What colors are difficult to identify?

  • Faded colors are a challenge and at times not all colors can be fully detected. Although visual observation may give a clue to the colorant or colorants present, only the results from the analytical methods are given. Therefore, if only one colorant of a mixture/overprinting was detected although visually the color is identifiable as a mixture/overprinting, only the detected color is presented in the results. In most cases, XRF, EEM, and FORS still pick up faded colors, but all three techniques are restricted by their detection limits as well as the presence of any fillers and fluorescence in the paper itself.
  • Flavonoids are also a challenge. This group of organic yellow colorants containing flavonoids cannot be reliably distinguished from one another with the three analytical methods used in this research. While FTIR reflection spectroscopy has been used to differentiate the flavonoids (see Bibliography) this analytical method was not often carried out for this research.

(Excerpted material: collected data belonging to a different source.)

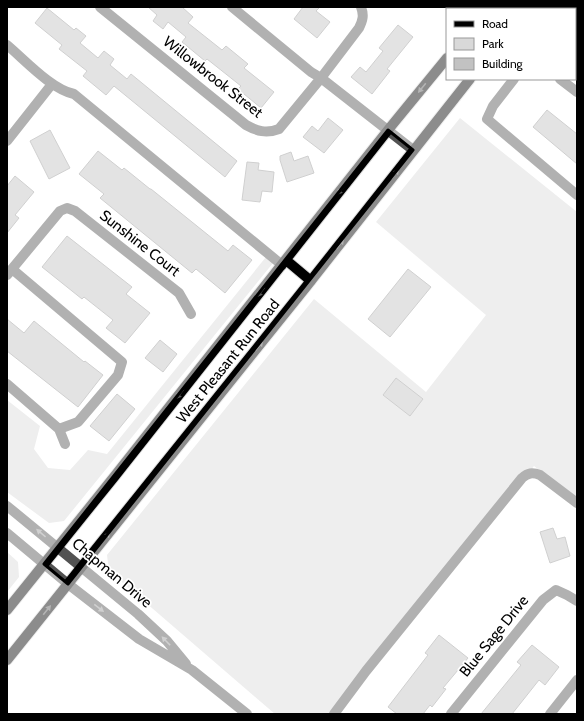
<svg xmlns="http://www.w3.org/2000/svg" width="584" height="721" viewBox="0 0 584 721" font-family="Cabin,sans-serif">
<rect width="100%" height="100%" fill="#fff"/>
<!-- green -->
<path fill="#d9d9d9" d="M 460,118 L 577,212 L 577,500 L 534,466 L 334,714 L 275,714 L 109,571 L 107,555 L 314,299 L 426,392 L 486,315 L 376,222 Z
M 266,257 L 273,263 L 64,521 L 49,523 L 7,492 L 7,400 L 40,426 L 34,449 L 48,468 L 70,470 L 88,450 L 107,454 Z
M 7,552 L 18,562 L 19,577 L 7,592 Z"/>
<!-- building -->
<path fill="#c2c2c2" stroke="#969696" d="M 148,7 L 182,7 L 193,17 L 188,23 L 222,50 L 226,46 L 248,64 L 244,68 L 274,92 L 261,108 L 238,89 L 241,86 L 207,59 L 205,61 L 182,42 L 186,37 L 168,22 L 163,29 L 153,21 L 157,15 Z
M 303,7 L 320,7 L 316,11 L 330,22 L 317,38 L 294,19 Z
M 47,8 L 74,30 L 76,28 L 86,36 L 80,43 L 98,58 L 104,51 L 114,59 L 110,65 L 127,79 L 131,74 L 237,161 L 225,177 L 114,86 L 106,95 L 83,76 L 87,71 L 59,49 L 62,45 L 35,23 Z
M 398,25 L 413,37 L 387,69 L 390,71 L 372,94 L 351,77 L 360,67 L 366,72 L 383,51 L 379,48 Z
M 547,110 L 577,134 L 577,164 L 533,127 Z
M 328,118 L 343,130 L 324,153 L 303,137 L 312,126 L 318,131 Z
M 50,130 L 70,168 L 49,179 L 30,141 Z
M 98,151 L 122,170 L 124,168 L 150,189 L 151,189 L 228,251 L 233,245 L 252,260 L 225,293 L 196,269 L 192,273 L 100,198 L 104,194 L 79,174 Z
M 291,152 L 294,161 L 308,156 L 314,173 L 287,182 L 280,160 L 280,156 Z
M 247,162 L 259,163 L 258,170 L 274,172 L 272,192 L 262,191 L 260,202 L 242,200 Z
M 15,176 L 34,192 L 15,215 L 19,218 L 7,233 L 7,186 Z
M 67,236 L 132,287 L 126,294 L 150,313 L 125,343 L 106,328 L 113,320 L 84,297 L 82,299 L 42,267 Z
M 408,269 L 431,287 L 390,337 L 368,319 Z
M 7,319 L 24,333 L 34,321 L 84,362 L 85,361 L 103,375 L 78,407 L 7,351 Z
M 160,340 L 177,354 L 163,372 L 145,358 Z
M 396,378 L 423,399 L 410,416 L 383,395 Z
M 117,394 L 135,409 L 109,441 L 90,426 Z
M 553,528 L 557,539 L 565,537 L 570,556 L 550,563 L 540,532 Z
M 439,635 L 468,658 L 443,688 L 446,689 L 432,707 L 430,705 L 423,714 L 397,714 L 388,707 L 428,655 L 425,653 Z
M 532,645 L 559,667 L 545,685 L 539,680 L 512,714 L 481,714 L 521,665 L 517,662 Z"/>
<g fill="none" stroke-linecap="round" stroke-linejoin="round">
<defs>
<path id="major" d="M 487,9 L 488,7
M 528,9 L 529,7
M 286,260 L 311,281
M 7,610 L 114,477 L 388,130 L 447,58
M 7,660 L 306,287 L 470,79"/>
</defs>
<!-- major casing -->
<use href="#major" stroke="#dbdbdb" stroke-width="12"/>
<!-- minor -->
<path stroke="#525252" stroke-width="10" d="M 100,7 L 246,125 C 257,131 266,134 279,129 L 321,78 L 359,28 C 363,20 364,15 361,7
M 232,7 L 311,72 L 321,78 L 413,150
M 575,9 L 576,7
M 7,45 C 25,60 51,89 74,94 L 282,265
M 514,79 L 493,106 L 487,119 L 577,195
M 560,79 L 577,92
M 7,141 L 52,84
M 12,269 L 122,362 L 118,375 L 78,422 L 59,429
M 7,275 L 60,211 L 67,208 L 75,211 L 179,293 L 191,314
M 7,384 L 59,429 L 65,444
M 7,506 L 138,614 L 167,641 L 186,664
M 7,533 L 68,584 L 139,639 L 192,670 L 247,714
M 334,714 L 366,671 L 522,478 C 528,473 532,472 540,475 L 577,503
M 451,714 L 543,600 L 556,590 L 567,595 L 577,601
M 550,714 L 577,680"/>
<!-- major -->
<use href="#major" stroke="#000" stroke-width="10"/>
</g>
<!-- one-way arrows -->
<defs><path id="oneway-solid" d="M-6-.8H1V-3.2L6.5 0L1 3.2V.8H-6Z"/></defs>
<g fill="#595959">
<use href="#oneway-solid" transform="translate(422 88) rotate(129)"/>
<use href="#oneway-solid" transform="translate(395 174) rotate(-52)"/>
<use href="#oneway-solid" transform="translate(341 190) rotate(128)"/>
<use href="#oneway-solid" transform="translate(340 244) rotate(-52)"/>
<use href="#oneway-solid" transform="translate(261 292) rotate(128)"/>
<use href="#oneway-solid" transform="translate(259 346) rotate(-51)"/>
<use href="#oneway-solid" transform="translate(180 394) rotate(128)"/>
<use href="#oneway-solid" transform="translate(106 537) rotate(-51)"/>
<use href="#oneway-solid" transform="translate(47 610) rotate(-51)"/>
</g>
<g fill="#979797">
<use href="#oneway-solid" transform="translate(41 533) rotate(-140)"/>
<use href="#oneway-solid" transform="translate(99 608) rotate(38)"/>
<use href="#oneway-solid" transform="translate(166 641) rotate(-134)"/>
</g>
<!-- marked area -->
<path d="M0 0H584V721H0ZM 388,130 L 413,150 L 68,584 L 44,564 Z" fill="#fff" fill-opacity=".55" fill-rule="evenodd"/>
<path fill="none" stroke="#000" stroke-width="3" stroke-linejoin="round" d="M 388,130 L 413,150 L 68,584 L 44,564 Z"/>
<g text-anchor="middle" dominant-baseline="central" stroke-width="3.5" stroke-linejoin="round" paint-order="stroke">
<!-- street labels -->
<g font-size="15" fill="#000" stroke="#fff">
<text transform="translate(213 77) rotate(38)">Willowbrook Street</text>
<text transform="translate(140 243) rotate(38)">Sunshine Court</text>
<text transform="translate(228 361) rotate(-51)">West Pleasant Run Road</text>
<text transform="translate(112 573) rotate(40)">Chapman Drive</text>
<text transform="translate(494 636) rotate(-51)">Blue Sage Drive</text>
</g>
</g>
<!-- border -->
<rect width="584" height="721" fill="none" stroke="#000000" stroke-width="16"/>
<!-- legend -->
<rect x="446" y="8" width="130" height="72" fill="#ffffff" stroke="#999999"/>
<rect x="454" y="21" width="20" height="6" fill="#000000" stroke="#999999"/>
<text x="482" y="28" font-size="12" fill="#000000">Road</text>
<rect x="454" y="38" width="20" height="12" fill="#d9d9d9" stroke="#999999"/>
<text x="482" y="48" font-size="12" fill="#000000">Park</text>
<rect x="454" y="58" width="20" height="12" fill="#c2c2c2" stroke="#999999"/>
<text x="482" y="68" font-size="12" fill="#000000">Building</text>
</svg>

    Dayflower which can shift to a greenish blue, yellow, or tan, also has a similar EEM fluorescence to the flavonoids once it discolors. Luckily, most times the presence of dayflower can be visually distinguished from the other flavonoids and/or FORS analysis can still detect its presence.

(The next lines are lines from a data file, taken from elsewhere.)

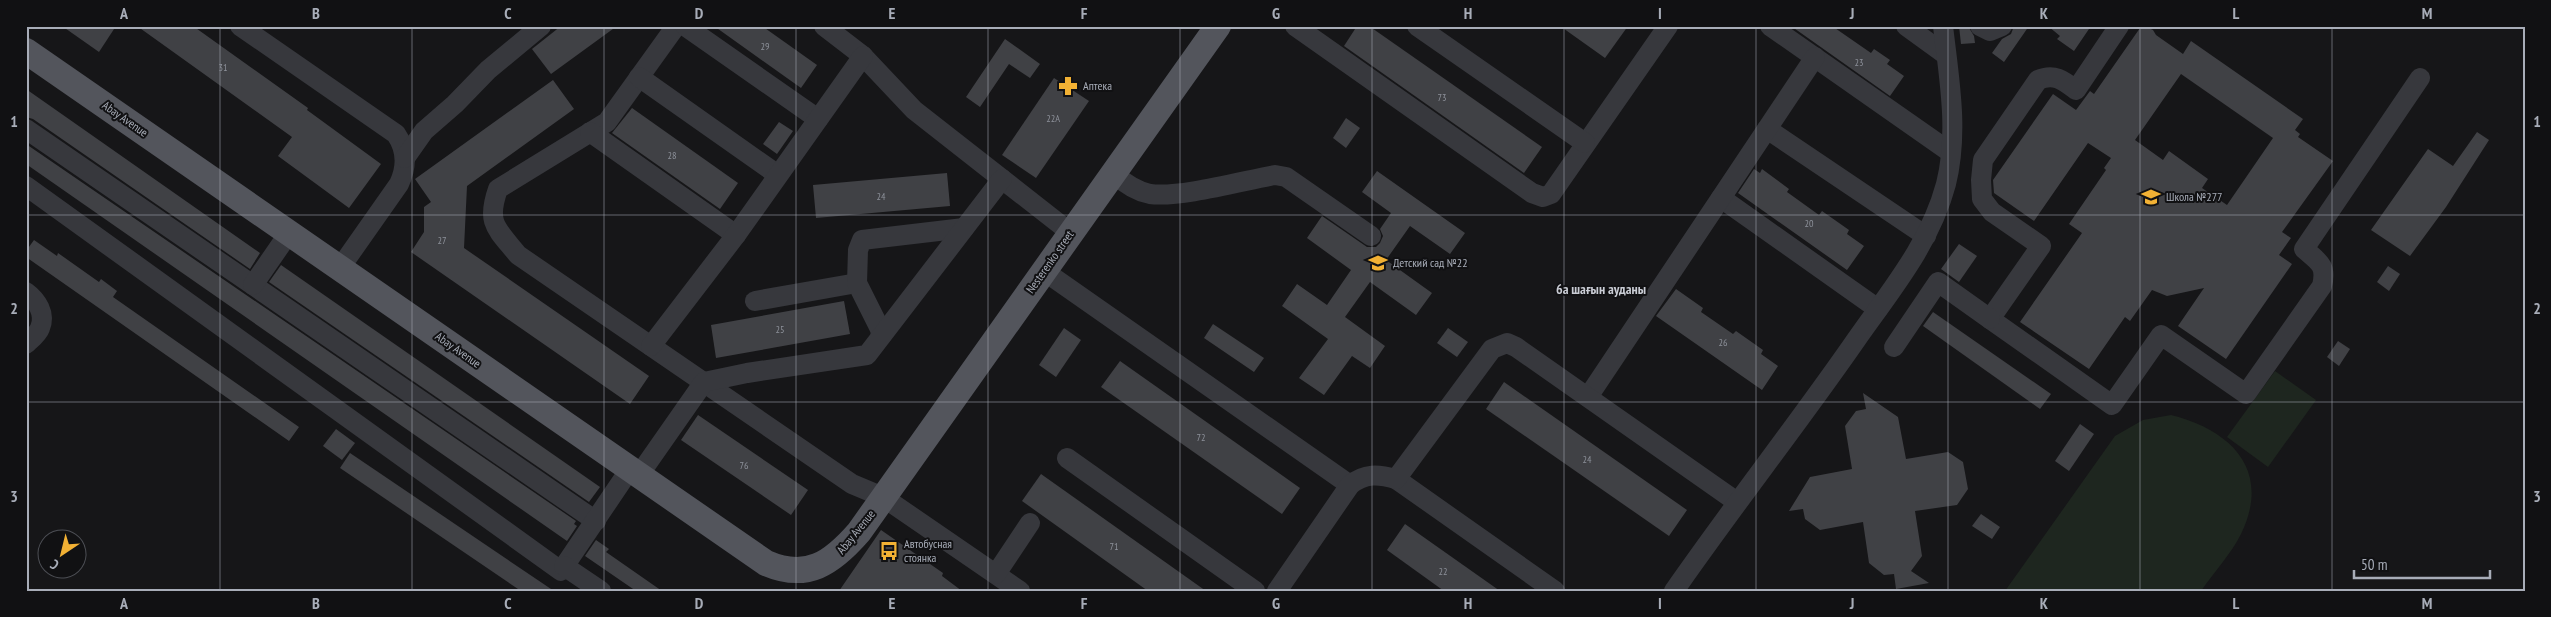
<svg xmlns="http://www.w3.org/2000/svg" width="2551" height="617" viewBox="0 0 2551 617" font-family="'PT Sans Narrow',sans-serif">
  <rect width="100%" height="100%" fill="#161618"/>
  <g fill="#1e261f">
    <path d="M2275,371L2316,400L2268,467L2227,437Z"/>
    <path d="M2171,415C2231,430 2272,470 2241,534C2231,554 2214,572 2201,591H2005L2115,436L2143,420Z"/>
  </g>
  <g fill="#404145" fill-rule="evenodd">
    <path d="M62,26H116L99,52Z"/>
    <path d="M137,26H193L308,108L307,110L381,164L349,208L278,156L292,137Z"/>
    <path d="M561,26H617L551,74L532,49Z"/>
    <path d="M714,26H762L817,65L801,88Z"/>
    <path d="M1357,26H1369L1542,147L1524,173L1344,46Z"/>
    <path d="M1560,26H1628L1605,58Z"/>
    <path d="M1791,26H1832L1871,53L1874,49L1890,60L1887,64L1904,76L1890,96Z"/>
    <path d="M1959,26H1968L1974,36L1975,43L1961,44Z"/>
    <path d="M2014,26H2029L2004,62L1992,53L2002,39L2011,34Z"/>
    <path d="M2048,26H2091L2074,51L2057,39L2060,36Z"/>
    <path d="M2144,26L2153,30L2156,35L2183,54L2191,41L2303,119L2295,130L2300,134L2298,137L2333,161L2282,232L2291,238L2279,255L2292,264L2226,359L2178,326L2204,288L2167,296L2152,290L2130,321L2125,317L2089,369L2020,322L2082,233L2069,224L2106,170L2104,168L2111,158L2088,143L2034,221L1994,193L1993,180L2053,94L2076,110L2090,91L2094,94L2140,28ZM2181,74L2273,138L2227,205L2202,188L2208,179L2169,151L2163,160L2135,140Z"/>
    <path d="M1005,39L1040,64L1030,78L1009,64L980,107L966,97Z"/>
    <path d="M1054,78L1089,101L1036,178L1002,155Z"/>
    <path d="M553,80L574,109L467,186L464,248L649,376L630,404L411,252L424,232V207L431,202L415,179Z"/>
    <path d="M26,89L260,253L250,269L33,119L26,117Z"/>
    <path d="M632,108L738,183L720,209L612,133Z"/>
    <path d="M1346,118L1360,128L1346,148L1333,138Z"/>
    <path d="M779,122L793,131L777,154L763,144Z"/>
    <path d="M2477,132L2489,140L2446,207L2410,256L2371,230L2428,149L2453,166Z"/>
    <path d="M26,144L576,521L574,524L577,526L567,541L26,164Z"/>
    <path d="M1754,169L1760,173L1762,169L1789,189L1787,192L1819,215L1822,211L1849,230L1847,234L1864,246L1847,270L1738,193Z"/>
    <path d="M1377,171L1465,233L1450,254L1410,226L1386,260L1432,293L1416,315L1370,282L1345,317L1385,346L1370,368L1352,356L1324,395L1299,378L1328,339L1282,306L1297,284L1327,305L1351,270L1307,238L1322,216L1367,247H1376L1380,243L1383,236L1380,229L1391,213L1362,192Z"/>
    <path d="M947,173L950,206L816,218L813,185Z"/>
    <path d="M34,240L57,256L58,253L99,282L101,279L117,291L113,297L299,427L289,441L26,257V251Z"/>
    <path d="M1959,244L1977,256L1959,282L1941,269Z"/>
    <path d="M281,265L600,487L589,502L269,282Z"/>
    <path d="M2388,266L2400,274L2389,291L2377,282Z"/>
    <path d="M1676,289L1703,308L1701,312L1733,334L1736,331L1763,350L1761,354L1778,366L1762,390L1656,316Z"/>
    <path d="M844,301L850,334L716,358L711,325Z"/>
    <path d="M1933,312L2051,394L2040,409L1923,326Z"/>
    <path d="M1213,324L1264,358L1254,372L1204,338Z"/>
    <path d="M1064,328L1081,340L1056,377L1039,365Z"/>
    <path d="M1448,328L1468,342L1457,357L1437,343Z"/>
    <path d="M2338,341L2350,349L2339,366L2327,357Z"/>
    <path d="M1120,361L1300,488L1282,514L1101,387Z"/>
    <path d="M1504,382L1687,510L1669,536L1486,409Z"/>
    <path d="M1863,393L1898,417L1906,459L1948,452L1963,462L1968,489L1957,505L1915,511L1922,556L1911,571L1929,583L1896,589L1894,574L1884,575L1869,563L1863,522L1820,530L1805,519L1803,509L1789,511L1810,477L1852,469L1845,426L1856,411L1866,409Z"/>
    <path d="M698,415L808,490L791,515L681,440Z"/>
    <path d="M2080,424L2094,434L2069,471L2055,461Z"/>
    <path d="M336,429L355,443L342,460L323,446Z"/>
    <path d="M350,453L554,591H521L340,468Z"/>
    <path d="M1041,474L1206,591H1148L1022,501Z"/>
    <path d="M1981,514L2000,527L1992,539L1972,526Z"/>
    <path d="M1405,524L1500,591H1444L1387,550Z"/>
    <path d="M881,530L943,573L942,576L962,591H839Z"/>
    <path d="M596,540L609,549L606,552L662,591H636L585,556Z"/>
  </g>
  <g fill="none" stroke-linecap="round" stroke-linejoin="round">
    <g stroke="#37383d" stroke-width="20">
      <path d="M240,26L396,134C407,150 407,167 399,184L340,268"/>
      <path d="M676,26L607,122L498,189C486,223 496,228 518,255L852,484L883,497L1020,591"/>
      <path d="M685,26L818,119"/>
      <path d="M824,26L863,56L914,110L1071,233"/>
      <path d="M1295,26L1532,193L1543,197L1551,194L1668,26"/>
      <path d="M1417,26L1585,143"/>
      <path d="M1770,26L1950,152"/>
      <path d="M1906,26L1946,55"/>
      <path d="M1980,26L1990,31L2002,26"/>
      <path d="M2119,26L2076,90C2063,80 2054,73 2038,80L1983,160L1981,180L1982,199L1992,212L2041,246L1990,319L2112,405L2161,335L2246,394L2322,286C2327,265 2319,262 2304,249L2420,78"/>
      <path d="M639,77L778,175"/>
      <path d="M26,129L596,521"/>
      <path d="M1767,129L1926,236"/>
      <path d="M590,132L736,235"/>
      <path d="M405,158L424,131L455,104L488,70L541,26"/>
      <path d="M1113,173C1124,183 1135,191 1150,194C1180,198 1242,181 1275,175L1286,177L1371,236"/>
      <path d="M26,186L561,571L630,469"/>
      <path d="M1721,198L1878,309"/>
      <path d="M1044,271L1350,485"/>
      <path d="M253,285L289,233"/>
      <path d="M26,292C37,300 46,314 40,328C38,334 30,340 26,344"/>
      <path d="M755,301L857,283"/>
      <path d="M881,335L880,329L857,283L858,250L862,240L964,228"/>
      <path d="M651,346L736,235L863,56"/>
      <path d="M1894,347L1938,282L1990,319"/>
      <path d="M1588,397L1815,57"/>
      <path d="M1067,458L1255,591"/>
      <path d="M639,475L704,382L747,373L867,355L1002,179"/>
      <path d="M1396,479L1555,591"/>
      <path d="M564,566L601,591"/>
      <path d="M996,574L1030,523"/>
      <path d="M1277,591L1350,485C1365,473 1378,474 1396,479L1492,349L1507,343L1516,347L1737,502"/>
      <path d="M1674,591C1733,506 1797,425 1856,340C1891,290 1930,244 1946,184C1959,132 1949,78 1943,26"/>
    </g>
    <path stroke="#53555c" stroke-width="26" d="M26,51L766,563C807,581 832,563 859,532L1218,26"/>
  </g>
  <path fill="none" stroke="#a8adb8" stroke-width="1" stroke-opacity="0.55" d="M220,26V591M412,26V591M604,26V591M796,26V591M988,26V591M1180,26V591M1372,26V591M1564,26V591M1756,26V591M1948,26V591M2140,26V591M2332,26V591M26,215H2525M26,402H2525"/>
  <defs>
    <g id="pharmacy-bare" transform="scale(1.5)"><path d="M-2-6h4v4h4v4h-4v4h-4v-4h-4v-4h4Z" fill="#f2b134" stroke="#111113" stroke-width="2.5" paint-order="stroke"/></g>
    <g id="school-bare" transform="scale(1.5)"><path d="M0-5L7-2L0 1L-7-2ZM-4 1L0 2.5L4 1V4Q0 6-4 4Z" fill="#f2b134" stroke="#111113" stroke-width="2.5" paint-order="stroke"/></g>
    <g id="bus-bare" transform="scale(1.5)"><path d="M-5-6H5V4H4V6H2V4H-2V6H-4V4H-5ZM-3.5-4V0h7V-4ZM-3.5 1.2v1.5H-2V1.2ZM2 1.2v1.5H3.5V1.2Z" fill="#f2b134" stroke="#111113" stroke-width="2.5" paint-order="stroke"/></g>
  </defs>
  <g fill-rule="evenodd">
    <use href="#pharmacy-bare" x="1068" y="86"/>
    <use href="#school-bare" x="2151" y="197"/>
    <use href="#school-bare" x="1378" y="263"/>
    <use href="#bus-bare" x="889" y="551"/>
  </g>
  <g text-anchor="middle" stroke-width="4" stroke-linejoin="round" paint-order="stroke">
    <g font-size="10" fill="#8e929b">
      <text x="765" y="50">29</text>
      <text x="1859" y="66">23</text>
      <text x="223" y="71">31</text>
      <text x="1442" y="101">73</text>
      <text x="1053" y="122">22A</text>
      <text x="672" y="159">28</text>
      <text x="881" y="200">24</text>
      <text x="1809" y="227">20</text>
      <text x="442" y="244">27</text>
      <text x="780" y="333">25</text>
      <text x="1723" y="346">26</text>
      <text x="1201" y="441">72</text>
      <text x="1587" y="463">24</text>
      <text x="744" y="469">76</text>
      <text x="1114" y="550">71</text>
      <text x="1443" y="575">22</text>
    </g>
    <g font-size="12" fill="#a8adb8" stroke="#111113" text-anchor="start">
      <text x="1083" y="90">Аптека</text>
      <text x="2166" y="201">Школа №277</text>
      <text x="1393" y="267">Детский сад №22</text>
      <text x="904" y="548">Автобусная<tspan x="904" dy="14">стоянка</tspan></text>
    </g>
    <g font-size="12" fill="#a8adb8" stroke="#111113">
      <text transform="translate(125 119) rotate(35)" y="4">Abay Avenue</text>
      <text transform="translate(1050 262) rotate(-55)" y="4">Nesterenko street</text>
      <text transform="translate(458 350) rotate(35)" y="4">Abay Avenue</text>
      <text transform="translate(856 532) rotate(-51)" y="4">Abay Avenue</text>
    </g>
    <g font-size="14" font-weight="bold" fill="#c9ccd4" stroke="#111113">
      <text x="1601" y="294">6а шағын ауданы</text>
    </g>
  </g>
  <rect width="2551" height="617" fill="none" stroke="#111113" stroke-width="55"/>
  <g transform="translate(62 554) rotate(215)"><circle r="24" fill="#111113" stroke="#4d4f55"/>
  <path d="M0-4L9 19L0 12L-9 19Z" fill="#f2b134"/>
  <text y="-8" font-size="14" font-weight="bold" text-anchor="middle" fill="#a8adb8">С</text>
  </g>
  <path d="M2354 570v8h136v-8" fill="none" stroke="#a8adb8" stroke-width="2.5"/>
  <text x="2361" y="570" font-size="15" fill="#a8adb8" stroke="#111113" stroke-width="4" paint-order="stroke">50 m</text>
  <rect x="28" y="28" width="2496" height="562" fill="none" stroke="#a8adb8" stroke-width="2"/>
  <g font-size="16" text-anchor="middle" font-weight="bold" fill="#a8adb8">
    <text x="124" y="19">A</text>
    <text x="316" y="19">B</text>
    <text x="508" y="19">C</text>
    <text x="699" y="19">D</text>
    <text x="892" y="19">E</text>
    <text x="1084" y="19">F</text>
    <text x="1276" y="19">G</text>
    <text x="1468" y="19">H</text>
    <text x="1660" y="19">I</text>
    <text x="1852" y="19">J</text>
    <text x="2044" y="19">K</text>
    <text x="2236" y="19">L</text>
    <text x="2427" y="19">M</text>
    <text x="14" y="127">1</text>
    <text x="2537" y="127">1</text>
    <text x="14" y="314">2</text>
    <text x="2537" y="314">2</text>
    <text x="14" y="502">3</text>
    <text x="2537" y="502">3</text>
    <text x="124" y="609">A</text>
    <text x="316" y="609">B</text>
    <text x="508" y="609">C</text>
    <text x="699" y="609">D</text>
    <text x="892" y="609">E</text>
    <text x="1084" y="609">F</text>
    <text x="1276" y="609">G</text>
    <text x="1468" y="609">H</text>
    <text x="1660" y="609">I</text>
    <text x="1852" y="609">J</text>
    <text x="2044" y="609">K</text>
    <text x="2236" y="609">L</text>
    <text x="2427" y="609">M</text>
  </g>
</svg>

  • Red lead/lead white is a combination which is often listed, based on the XRF identification of the element lead and the visual coloration of 'pink' in the region. Further studies using reflected FTIR or Raman would be needed to better characterize this mixture.
  • Carbon black cannot de easily detected by the three non-invasive techniques used above. Infrared reflected light is most commonly used, but this examination was not always implemented. Therefore, carbon black used as a color (black, gray, or blue gray) or mixed with another color is not identified in this database.
  • Orpiment can have different structural forms due to the way it is prepared; directly by grinding the mineral orpiment (natural orpiment) or by heat treating to create a mixture of crystalline and amorphorus form (processed orpiment), and synthetic orpiment. The mineral orpiment and synthetic orpiment both have been found in ukiyo-e prints (see Bibliography). The identification of these different structural forms of orpiment requires the use of Raman spectroscopy which was not often used for this research.
  • Mica While XRF spectroscopy along with visual inspection is used to determine the presence of mica.
  • Gamboge has been listed when a yellow colored region is non-fluorescent and its XRF spectrum does not show the presence of arsenic (indicating orpiment) or iron (indicating iron oxide yellow). In some cases, inspection of the region clearly showed a shiny resinous appearance that implicated gamboge, but this was not always the case.

Japanese terms for color and materials

Throughout history, many of the colors and materials have had multiple names and still may have multiple names associated with them. For this database, we have tried to use the most common currently-used name for the raw material used to produce the color. For example, orpiment (石黄) sekiō is also commonly called kiō. It has also been called yūō (雄黄) which is actually the Chinese word for realgar, while the Chinese term for orpiment, 雌黄 (shiō in Japanese) has been also used to describe orpiment as well as gamboge.